The singer-songwriter Sahana Bajpaie grew up at boarding school in Santiniketan, where Tagore’s presence was everywhere but far from oppressive.  The children sang with utensils, bowls and spoons, then with a tanpura, not the detested harmonium.  They were taught how crucial it was to understand the lyrics they sang as the audience would realise if they didn’t. She pointed out that Tagore drew on all kinds of music – including Baul music, Irish and Scottish folk music, Hindustani light classical – and that he was unwilling to accept any music as sacrosanct.  She commented that Tagore was well-versed in political, social and gender issues; and that he re-invented.  

Matthew Pritchard, who works on Musical aesthetics, spoke as a listener rather than as a singer, though a singer ‘in the mind’. Tagore had said ‘sing my songs in the bathroom’ and advocated singing with the naked voice.  Pritchard’s view was that when accompaniments steamroller over the songs the emotion is lost.  It has become accepted to use the harmonium and tabla, but the problem is that harmonisations don’t work.  Matthew demonstrated this (to comic effect), with the keyboard.

Sohini Alam (a British singer of Bangladeshi descent) explained that her band Khiyo, with Oliver Weeks, had been formed in direct response to what Matthew had described. A child in a Bengali family of musicians, she had been made to learn Tagore as well as classical and Nazrul songs and found this ‘quite stifling, suffocating’.  Unlike Bajpaie, she learned with harmonium and tabla.  The recordings available were those with the terrible ‘circus music’ accompaniments she was unable to block out.  She had to grow out of that and also to learn Bengali to appreciate Tagore.  Meeting Oliver was a blessing: he knew Bengali and was able to harmonise without driving a steam-roller over the song.  Khiyo would like to be able to convey the music to non-Bengali audiences.

Playwright Tanika Gupta‘s parents had founded ‘The Tagoreans’ in 1965. With a minibus her pioneering parents took Tagore’s dance dramas to Austria, Germany and the Netherlands; but Gupta had felt somewhat stifled by Tagore.  She wanted to write but not about Tagore.  At 16 she was sent to Santiniketan for ‘de-Anglicisation’. There she learned Bengali.

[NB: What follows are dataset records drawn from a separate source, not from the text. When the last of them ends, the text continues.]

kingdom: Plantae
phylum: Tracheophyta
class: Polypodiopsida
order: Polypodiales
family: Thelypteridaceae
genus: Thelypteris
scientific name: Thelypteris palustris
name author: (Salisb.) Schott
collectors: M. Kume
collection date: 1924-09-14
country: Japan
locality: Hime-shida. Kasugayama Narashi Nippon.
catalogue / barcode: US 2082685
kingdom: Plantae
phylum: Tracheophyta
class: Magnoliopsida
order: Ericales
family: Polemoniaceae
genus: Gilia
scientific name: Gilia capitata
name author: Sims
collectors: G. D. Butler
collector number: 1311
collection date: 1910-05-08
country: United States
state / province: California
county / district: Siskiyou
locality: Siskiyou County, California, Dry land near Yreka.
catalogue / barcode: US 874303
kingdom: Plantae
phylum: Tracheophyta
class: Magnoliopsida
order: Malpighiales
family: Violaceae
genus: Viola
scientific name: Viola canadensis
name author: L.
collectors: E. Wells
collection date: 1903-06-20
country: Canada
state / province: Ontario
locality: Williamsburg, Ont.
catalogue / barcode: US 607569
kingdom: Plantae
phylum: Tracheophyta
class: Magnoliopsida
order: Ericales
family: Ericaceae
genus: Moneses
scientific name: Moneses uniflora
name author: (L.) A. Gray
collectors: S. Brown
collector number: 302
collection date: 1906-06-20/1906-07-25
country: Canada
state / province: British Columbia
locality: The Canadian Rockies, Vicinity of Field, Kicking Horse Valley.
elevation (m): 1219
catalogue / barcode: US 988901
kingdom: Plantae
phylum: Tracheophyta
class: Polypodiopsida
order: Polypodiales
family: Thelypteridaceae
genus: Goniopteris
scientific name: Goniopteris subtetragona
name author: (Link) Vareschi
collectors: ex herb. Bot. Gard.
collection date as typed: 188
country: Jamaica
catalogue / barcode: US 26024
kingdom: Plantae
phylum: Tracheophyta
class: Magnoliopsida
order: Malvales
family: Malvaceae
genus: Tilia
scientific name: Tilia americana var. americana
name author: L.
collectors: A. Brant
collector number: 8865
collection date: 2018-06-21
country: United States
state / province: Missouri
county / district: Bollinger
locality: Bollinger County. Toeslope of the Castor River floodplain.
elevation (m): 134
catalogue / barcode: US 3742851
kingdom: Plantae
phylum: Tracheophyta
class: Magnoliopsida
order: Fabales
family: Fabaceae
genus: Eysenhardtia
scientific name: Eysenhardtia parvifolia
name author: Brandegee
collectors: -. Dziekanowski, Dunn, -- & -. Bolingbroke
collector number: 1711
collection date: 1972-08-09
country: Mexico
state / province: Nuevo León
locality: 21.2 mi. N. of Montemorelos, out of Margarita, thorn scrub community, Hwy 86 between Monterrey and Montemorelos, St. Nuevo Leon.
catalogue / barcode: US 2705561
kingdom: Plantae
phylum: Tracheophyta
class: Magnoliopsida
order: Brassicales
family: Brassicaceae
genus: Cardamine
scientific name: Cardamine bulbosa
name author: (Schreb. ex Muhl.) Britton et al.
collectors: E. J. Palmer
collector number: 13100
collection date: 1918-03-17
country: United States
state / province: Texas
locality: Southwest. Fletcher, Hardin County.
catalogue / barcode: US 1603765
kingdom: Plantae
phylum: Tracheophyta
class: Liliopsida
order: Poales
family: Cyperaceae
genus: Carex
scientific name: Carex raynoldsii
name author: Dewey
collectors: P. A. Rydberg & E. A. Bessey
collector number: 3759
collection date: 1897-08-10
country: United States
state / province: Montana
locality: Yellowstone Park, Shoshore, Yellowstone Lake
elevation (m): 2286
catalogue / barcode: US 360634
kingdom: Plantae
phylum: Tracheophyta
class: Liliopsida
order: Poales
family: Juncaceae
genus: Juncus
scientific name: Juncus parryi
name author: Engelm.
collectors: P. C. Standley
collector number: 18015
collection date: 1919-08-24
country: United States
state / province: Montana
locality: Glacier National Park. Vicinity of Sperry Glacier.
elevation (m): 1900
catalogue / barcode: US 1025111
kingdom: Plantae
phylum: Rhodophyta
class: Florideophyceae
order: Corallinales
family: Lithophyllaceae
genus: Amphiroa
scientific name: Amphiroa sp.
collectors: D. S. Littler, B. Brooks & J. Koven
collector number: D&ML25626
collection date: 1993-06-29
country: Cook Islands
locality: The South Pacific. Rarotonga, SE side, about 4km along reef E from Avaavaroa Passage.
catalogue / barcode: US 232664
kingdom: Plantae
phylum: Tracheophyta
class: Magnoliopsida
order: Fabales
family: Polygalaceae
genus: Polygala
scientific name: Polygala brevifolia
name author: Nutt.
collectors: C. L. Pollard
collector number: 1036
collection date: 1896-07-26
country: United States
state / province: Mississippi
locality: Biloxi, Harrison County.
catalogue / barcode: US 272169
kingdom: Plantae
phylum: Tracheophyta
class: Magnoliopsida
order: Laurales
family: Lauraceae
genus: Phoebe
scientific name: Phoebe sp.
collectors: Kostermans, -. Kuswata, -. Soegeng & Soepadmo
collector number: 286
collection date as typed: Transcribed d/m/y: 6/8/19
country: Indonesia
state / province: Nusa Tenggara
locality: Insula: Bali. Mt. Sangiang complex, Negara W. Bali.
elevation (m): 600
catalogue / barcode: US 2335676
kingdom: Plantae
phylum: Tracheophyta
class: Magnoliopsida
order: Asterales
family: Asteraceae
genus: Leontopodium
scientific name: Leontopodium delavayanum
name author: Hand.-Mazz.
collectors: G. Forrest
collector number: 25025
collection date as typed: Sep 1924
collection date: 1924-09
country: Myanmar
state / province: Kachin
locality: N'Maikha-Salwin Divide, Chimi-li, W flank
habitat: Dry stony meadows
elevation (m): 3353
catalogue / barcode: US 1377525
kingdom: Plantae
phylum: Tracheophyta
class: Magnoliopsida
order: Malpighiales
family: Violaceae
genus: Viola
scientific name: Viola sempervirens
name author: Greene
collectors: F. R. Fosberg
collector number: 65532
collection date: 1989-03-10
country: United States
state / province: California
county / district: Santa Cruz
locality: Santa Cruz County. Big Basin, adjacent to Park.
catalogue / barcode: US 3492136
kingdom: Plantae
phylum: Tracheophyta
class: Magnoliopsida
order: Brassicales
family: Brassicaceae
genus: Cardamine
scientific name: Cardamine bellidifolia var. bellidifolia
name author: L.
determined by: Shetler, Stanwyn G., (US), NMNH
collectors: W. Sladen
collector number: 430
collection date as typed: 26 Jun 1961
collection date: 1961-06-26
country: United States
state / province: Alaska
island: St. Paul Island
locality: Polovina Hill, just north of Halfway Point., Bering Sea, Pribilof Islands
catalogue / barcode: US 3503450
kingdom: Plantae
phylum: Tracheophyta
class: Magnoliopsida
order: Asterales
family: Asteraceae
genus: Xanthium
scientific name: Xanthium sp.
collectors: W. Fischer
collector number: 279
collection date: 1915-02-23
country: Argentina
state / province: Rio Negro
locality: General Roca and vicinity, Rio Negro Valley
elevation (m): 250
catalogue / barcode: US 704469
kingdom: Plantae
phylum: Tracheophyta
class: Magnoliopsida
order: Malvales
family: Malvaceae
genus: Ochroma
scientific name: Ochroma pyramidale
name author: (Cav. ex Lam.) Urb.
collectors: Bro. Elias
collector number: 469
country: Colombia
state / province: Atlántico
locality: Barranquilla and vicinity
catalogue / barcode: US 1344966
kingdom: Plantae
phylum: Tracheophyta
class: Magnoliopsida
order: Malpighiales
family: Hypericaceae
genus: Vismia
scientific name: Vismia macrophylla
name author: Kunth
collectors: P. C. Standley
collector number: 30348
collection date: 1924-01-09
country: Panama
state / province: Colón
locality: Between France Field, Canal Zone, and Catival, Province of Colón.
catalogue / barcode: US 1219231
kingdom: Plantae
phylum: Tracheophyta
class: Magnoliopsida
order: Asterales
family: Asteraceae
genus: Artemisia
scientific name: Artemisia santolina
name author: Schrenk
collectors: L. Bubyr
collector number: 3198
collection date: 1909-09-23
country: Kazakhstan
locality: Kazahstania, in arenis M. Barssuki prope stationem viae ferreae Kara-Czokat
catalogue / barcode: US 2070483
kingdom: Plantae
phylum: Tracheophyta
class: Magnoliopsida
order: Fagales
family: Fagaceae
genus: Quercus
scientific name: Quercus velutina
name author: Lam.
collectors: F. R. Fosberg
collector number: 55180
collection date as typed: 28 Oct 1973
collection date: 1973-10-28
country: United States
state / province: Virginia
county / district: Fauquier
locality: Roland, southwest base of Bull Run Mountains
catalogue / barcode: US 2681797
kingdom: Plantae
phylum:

Though she had vowed never to touch Tagore in her writing, she told of how the stories came back to her as she realised that he wrote about what mattered – humanity.  

Film-maker Sangeeta Datta talked of Tagore’s excitement over film, and when invited to direct a film he made a version of his play Natir Puja, ‘The Dancing Girl’s Worship’. He brought ‘respectable’ girls onto the stage for the first time.  

Writer Sharmila Chauhan, a Gujarati, had come to Tagore fresh, from a British-Asian perspective.  Her own work embodies some of the emotional complexities of being a woman found in Tagore’s work.  She talked about how she looked at Tagore’s women in different works, with the themes of self-sacrifice/martyrdom, asking how much power do I as an Asian woman have?  Is a woman’s power about her beauty?